The nurse is there to make sure patients are taking their medications, to ensure that they understand how to care for themselves while recuperating, and to set up an appointment to see their doctor within seven days of leaving the hospital. And if the nurses spot a red flag during a home visit, they can add special check-ups, such as installing a telemonitoring system to provide a constant stream of information on blood sugar and heart rate.
“That’s the kind of work that we’re positioned to do,” says Byrne. “It does require investment, but there is a huge return on the investment.”
A well-run Medicare Advantage plan can also work closely with providers as well as members, crafting high-quality networks as well as free programs that offer some simple ways to keep the elderly healthy.
“The Medicare Advantage plans I’m familiar with are successful because they sit down with providers and collaborate, finding ways to improve rather than being at opposite ends of the table, duking it out over a shrinking dollar,” says Eric Schultz, CEO of Fallon Community Health Plan, which also boasted top-quality outcomes for Medicare Advantage members.
“We build the product around a smaller network,” he adds. “Rather than have every physician and every hospital in the area as a part of the network, we made a deliberate selection of the best delivery system we could bring.”
These are, to no one’s surprise, large multispecialty group practices with strong infrastructures that use electronic medical records and compensation methodologies that encourage physicians to focus on areas that have the greatest effect on patients’ well being.
Ensure that there are low or no copayments for important preventive services that are crucial for monitoring the patient, says Schultz. “It is so important that we don’t let a $10–$20–$30 copayment become a barrier to getting important services.”

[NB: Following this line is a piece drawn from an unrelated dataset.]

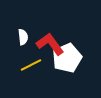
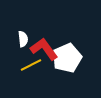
white semicircle: moved 2 px down
red L-shape: moved 6 px left, 5 px down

“This crosses into not just Medicare, but into the commercial population as well,” says Byrne. “Here is an example: In our particular region there is a high incidence of back surgeries. We put in place a program for HMO members and Medicare Advantage members. We required that they see a physician rehabilitation specialist and after they did that they could go ahead with surgery if they felt it was the right thing to do.... We saw a 30-percent decrease in back surgery in the first year — $8 million in savings.”
Whether a band of not-for-profit Medicare Advantage plans can be heard in the clamor over reform is problematic. But the ACHP group seems determined to give it a try.
For Johns Hopkins’s Anderson, the performance levels posted by the not-for-profits in ACHP could well point the way to reforming Medicare without simply gutting government payouts to Medicare Advantage plans.
“We should decide how much we want to spend on a Medicare beneficiary and pay that amount,” says Anderson, “and it should not matter if the person has managed care or fee-for-service coverage. If a plan can do it with better quality, then I hope that people will join that plan. It’s a great opportunity for managed care to provide better care coordination. CMS has now written us and asked us what it can do in fee-for-service that these plans are doing so well. That’s the next challenge; for the plans to come up with a set of guidelines on what are the best things.”